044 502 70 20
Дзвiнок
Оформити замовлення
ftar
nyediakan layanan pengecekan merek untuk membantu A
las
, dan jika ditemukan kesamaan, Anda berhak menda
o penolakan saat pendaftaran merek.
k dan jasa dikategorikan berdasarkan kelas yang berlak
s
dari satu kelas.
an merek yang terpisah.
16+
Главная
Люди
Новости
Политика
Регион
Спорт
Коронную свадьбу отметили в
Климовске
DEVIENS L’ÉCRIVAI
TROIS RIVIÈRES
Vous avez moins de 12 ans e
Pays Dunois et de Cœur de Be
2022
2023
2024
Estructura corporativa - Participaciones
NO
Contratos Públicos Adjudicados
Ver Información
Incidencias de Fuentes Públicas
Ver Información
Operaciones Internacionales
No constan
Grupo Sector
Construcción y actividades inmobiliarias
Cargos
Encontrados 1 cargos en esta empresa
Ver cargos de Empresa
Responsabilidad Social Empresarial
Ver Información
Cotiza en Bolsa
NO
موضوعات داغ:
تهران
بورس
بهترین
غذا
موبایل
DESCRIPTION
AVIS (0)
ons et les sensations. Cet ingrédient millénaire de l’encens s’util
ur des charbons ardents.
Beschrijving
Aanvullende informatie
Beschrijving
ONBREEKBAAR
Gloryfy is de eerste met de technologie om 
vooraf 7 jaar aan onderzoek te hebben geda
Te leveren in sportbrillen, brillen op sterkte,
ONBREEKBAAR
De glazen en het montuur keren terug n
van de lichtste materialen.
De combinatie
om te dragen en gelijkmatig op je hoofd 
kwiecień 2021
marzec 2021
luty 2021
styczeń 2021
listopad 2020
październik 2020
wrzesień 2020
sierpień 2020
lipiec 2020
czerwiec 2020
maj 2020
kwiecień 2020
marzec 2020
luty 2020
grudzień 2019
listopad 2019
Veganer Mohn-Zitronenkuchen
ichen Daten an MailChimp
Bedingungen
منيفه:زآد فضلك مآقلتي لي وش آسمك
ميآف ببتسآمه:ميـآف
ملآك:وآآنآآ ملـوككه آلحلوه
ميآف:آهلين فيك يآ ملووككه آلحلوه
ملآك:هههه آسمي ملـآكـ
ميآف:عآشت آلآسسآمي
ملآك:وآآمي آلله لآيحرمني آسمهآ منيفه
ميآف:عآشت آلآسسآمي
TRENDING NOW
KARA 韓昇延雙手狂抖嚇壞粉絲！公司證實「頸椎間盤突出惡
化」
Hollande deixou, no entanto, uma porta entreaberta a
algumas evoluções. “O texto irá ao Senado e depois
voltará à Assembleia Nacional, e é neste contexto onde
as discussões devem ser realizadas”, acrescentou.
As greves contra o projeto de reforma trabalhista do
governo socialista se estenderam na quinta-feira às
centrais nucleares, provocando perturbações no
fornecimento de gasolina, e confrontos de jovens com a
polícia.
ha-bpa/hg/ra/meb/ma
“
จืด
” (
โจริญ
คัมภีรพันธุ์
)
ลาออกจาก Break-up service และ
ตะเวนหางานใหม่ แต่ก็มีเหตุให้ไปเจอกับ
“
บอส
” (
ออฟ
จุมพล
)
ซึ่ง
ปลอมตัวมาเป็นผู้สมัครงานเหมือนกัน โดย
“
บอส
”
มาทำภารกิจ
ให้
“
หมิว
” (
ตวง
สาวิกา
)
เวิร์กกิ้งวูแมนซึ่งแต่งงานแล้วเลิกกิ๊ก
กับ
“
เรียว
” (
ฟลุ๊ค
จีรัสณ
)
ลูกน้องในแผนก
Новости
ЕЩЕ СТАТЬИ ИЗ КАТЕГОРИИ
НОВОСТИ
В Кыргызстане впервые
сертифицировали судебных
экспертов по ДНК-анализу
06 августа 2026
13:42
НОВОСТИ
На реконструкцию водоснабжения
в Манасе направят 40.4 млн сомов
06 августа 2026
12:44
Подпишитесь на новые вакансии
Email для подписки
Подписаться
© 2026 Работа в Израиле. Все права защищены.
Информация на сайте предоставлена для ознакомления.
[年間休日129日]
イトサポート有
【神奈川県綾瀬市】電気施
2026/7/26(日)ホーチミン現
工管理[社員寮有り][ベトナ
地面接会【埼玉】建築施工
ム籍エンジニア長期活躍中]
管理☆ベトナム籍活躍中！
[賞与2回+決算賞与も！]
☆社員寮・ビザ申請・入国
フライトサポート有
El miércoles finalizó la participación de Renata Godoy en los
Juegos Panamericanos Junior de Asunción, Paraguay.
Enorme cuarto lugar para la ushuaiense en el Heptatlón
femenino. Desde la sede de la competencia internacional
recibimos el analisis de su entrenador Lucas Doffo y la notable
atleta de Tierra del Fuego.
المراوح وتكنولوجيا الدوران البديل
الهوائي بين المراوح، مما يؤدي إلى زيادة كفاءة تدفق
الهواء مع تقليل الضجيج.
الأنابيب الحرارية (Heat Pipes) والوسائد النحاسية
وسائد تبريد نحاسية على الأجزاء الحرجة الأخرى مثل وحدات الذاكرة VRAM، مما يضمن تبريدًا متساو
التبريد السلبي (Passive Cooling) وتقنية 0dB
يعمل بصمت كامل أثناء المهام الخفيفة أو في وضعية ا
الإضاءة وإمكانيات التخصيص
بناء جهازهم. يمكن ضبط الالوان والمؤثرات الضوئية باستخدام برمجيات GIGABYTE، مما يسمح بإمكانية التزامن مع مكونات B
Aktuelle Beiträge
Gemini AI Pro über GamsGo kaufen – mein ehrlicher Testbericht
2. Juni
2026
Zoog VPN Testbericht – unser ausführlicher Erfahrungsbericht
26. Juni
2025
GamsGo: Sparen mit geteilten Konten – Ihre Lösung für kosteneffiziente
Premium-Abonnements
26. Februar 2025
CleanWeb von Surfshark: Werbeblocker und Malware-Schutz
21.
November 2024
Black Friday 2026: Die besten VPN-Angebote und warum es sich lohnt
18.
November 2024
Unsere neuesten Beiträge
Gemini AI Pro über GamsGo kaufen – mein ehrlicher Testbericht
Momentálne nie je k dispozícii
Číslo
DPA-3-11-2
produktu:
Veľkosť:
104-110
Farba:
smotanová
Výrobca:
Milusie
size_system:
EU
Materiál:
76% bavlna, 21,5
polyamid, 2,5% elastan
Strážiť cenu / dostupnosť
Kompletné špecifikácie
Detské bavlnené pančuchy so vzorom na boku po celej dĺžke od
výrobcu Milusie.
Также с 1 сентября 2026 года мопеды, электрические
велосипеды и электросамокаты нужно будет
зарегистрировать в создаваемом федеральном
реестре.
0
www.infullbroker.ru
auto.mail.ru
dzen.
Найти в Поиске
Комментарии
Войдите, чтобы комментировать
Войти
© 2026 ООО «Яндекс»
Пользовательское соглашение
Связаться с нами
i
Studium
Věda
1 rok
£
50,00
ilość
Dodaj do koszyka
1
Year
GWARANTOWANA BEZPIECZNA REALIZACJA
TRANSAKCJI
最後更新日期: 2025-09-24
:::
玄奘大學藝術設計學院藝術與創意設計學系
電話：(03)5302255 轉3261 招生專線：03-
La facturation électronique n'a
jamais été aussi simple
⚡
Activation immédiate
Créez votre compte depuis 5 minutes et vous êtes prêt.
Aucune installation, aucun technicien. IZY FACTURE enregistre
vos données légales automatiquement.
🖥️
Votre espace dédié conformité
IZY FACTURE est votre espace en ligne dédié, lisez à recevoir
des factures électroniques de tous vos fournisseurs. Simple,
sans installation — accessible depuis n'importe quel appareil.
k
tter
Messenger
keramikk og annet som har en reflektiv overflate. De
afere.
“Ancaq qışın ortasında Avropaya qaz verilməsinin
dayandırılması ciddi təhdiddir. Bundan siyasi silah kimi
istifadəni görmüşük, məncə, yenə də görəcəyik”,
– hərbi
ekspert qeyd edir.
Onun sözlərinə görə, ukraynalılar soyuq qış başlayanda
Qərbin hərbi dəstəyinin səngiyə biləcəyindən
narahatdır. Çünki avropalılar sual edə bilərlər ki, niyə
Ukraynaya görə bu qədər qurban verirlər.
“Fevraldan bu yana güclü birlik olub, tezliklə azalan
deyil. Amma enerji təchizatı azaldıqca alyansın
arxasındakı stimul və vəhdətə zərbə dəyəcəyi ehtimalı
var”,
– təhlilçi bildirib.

##############################

- [WHAT THE TASK REQUIRES]: Go line by line through the records above and copy each one containing "المراوح".

- [SOLUTION FOR THIS PROBLEM]:
المراوح وتكنولوجيا الدوران البديل
الهوائي بين المراوح، مما يؤدي إلى زيادة كفاءة تدفق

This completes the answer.